*WORK REQUEST*
Copy the data below word for word, leaving out the pictures.

*SOURCE DATA*
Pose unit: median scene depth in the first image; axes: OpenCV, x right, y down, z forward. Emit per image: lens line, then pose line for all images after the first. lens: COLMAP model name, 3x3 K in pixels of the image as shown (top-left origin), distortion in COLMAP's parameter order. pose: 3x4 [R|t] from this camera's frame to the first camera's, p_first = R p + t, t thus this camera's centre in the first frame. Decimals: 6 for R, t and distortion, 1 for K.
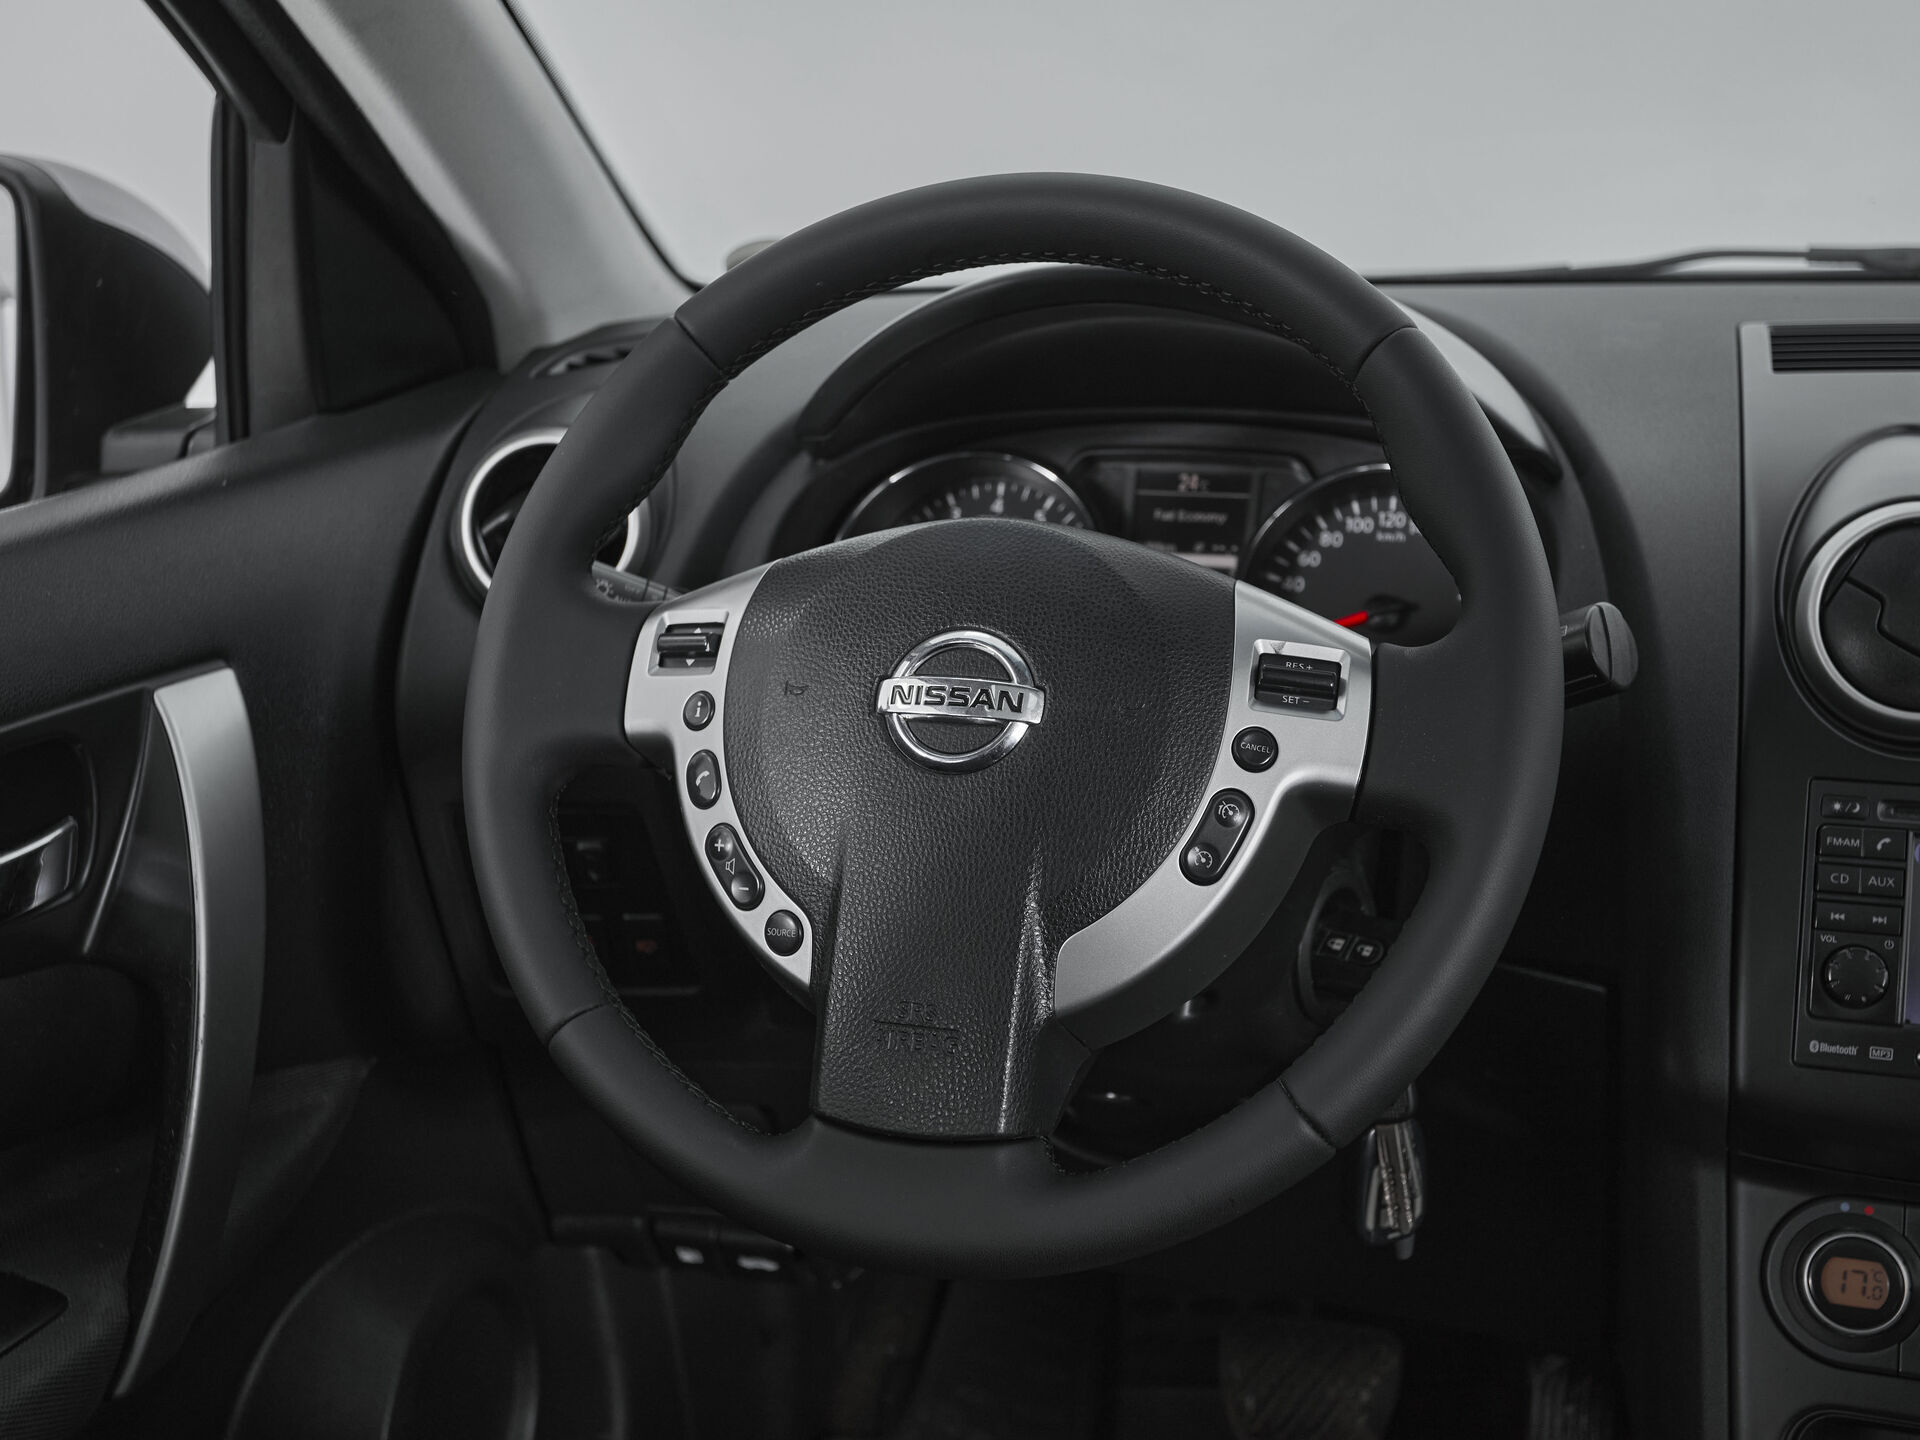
lens RADIAL K [[2368.5, 0, 960.0], [0, 2368.5, 720.0], [0, 0, 1]] dist [0.004963, 0.137107]
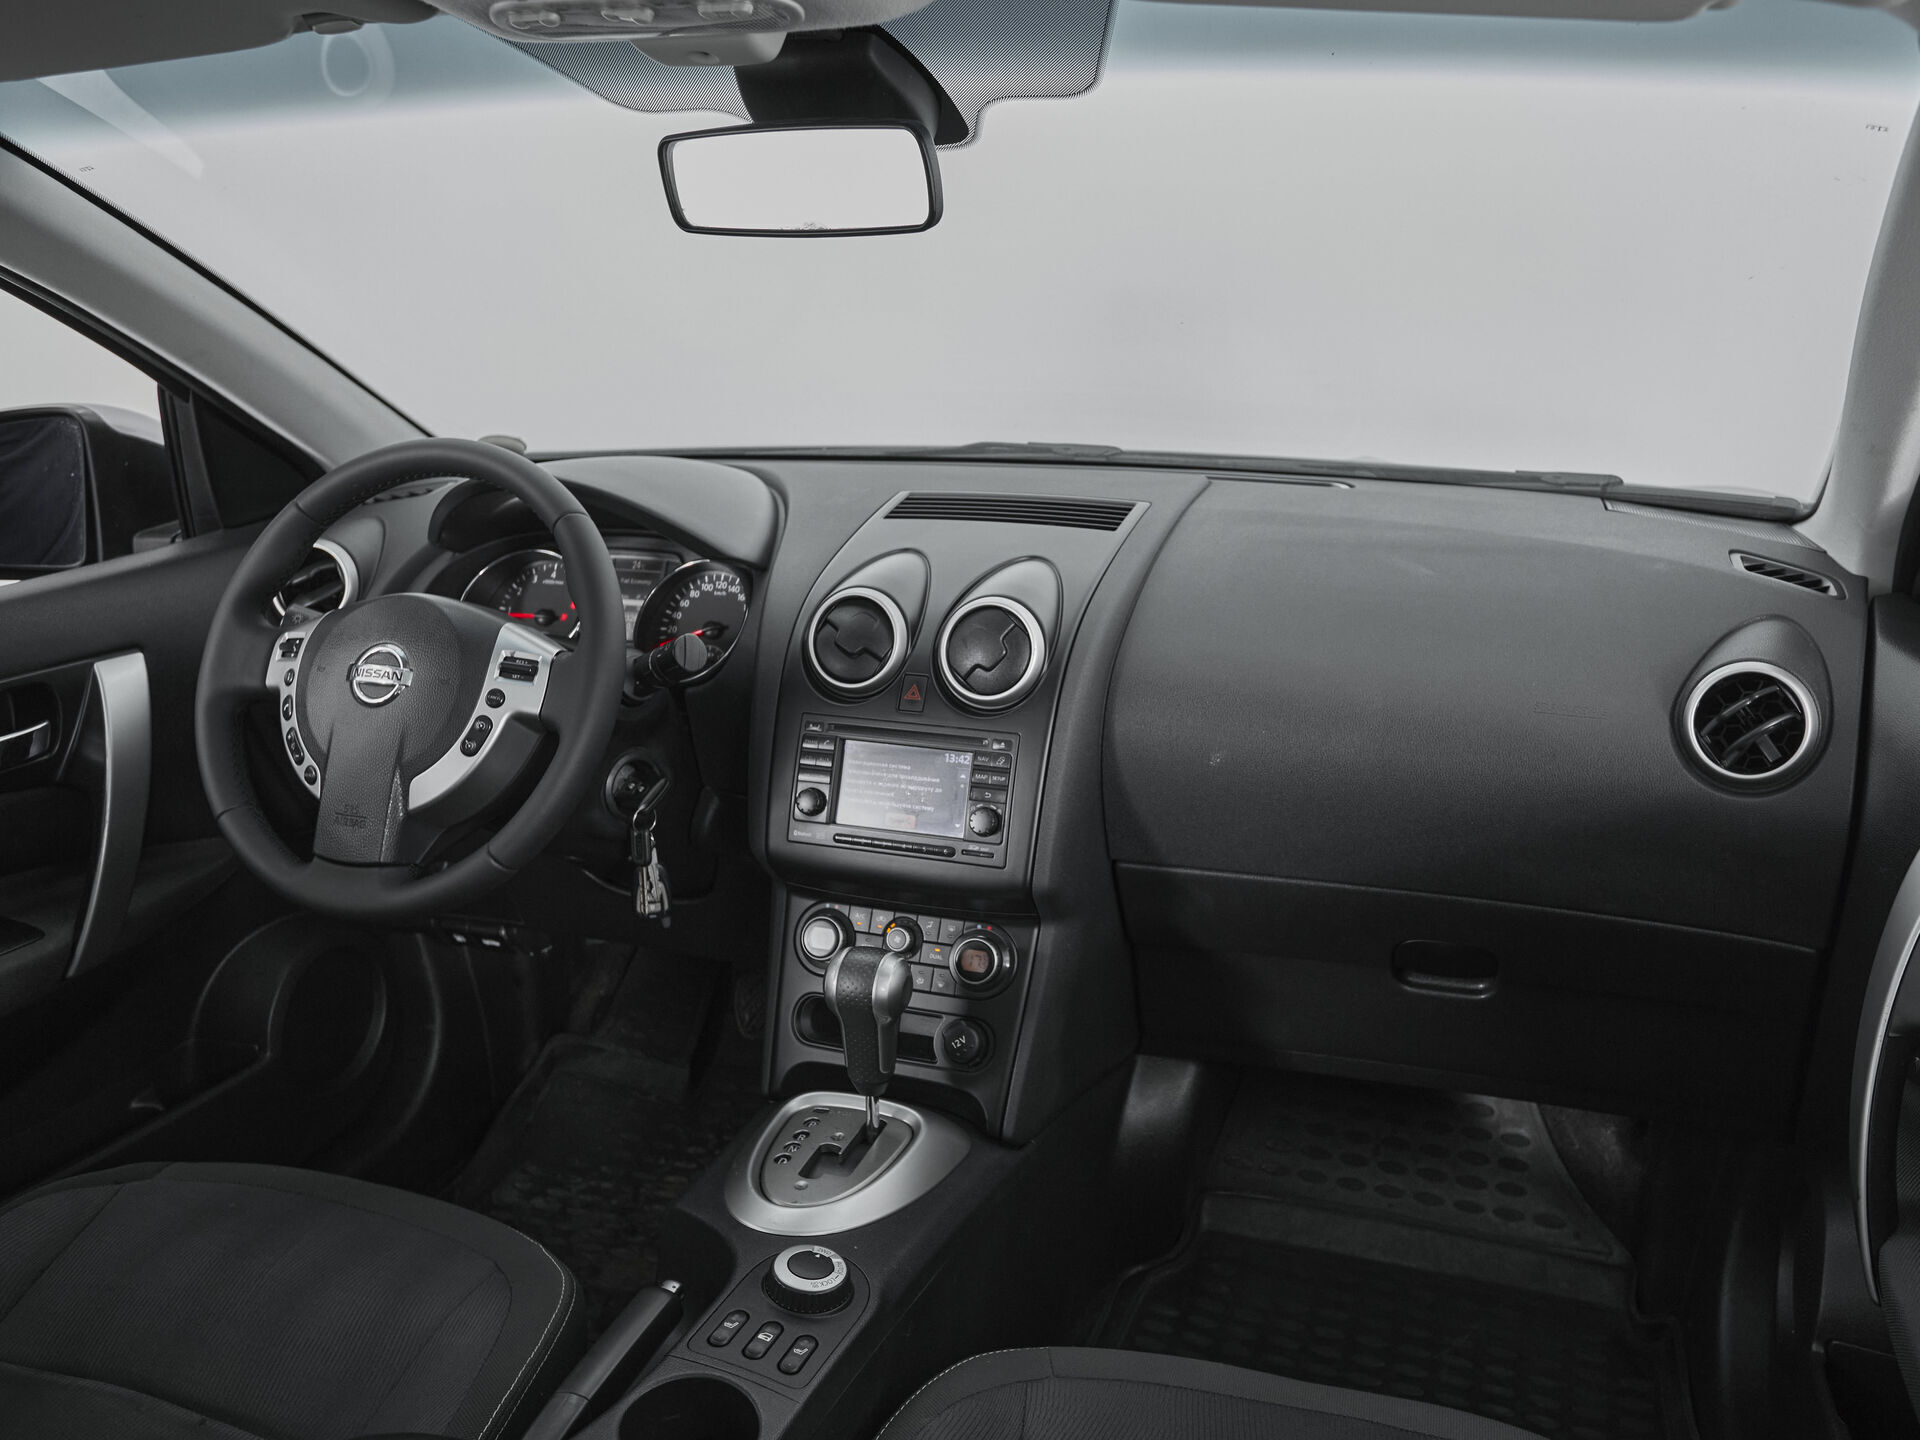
lens RADIAL K [[1483.7, 0, 1049.5], [0, 1483.7, 721.2], [0, 0, 1]] dist [-0.071700, 0.067786]
pose [[0.999906, 0.012920, 0.004497, 0.587428], [-0.013093, 0.999078, 0.040892, -0.027359], [-0.003964, -0.040947, 0.999153, -0.384625]]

*ANSWER SECTION*
Pose unit: median scene depth in the first image; axes: OpenCV, x right, y down, z forward. Emit per image: lens line, then pose line for all images after the first. lens: COLMAP model name, 3x3 K in pixels of the image as shown (top-left origin), distortion in COLMAP's parameter order. pose: 3x4 [R|t] from this camera's frame to the first camera's, p_first = R p + t, t thus this camera's centre in the first frame. Decimals: 6 for R, t and distortion, 1 for K.
lens RADIAL K [[2368.5, 0, 960.0], [0, 2368.5, 720.0], [0, 0, 1]] dist [0.004963, 0.137107]
lens RADIAL K [[1483.7, 0, 1049.5], [0, 1483.7, 721.2], [0, 0, 1]] dist [-0.071700, 0.067786]
pose [[0.999906, 0.012920, 0.004497, 0.587428], [-0.013093, 0.999078, 0.040892, -0.027359], [-0.003964, -0.040947, 0.999153, -0.384625]]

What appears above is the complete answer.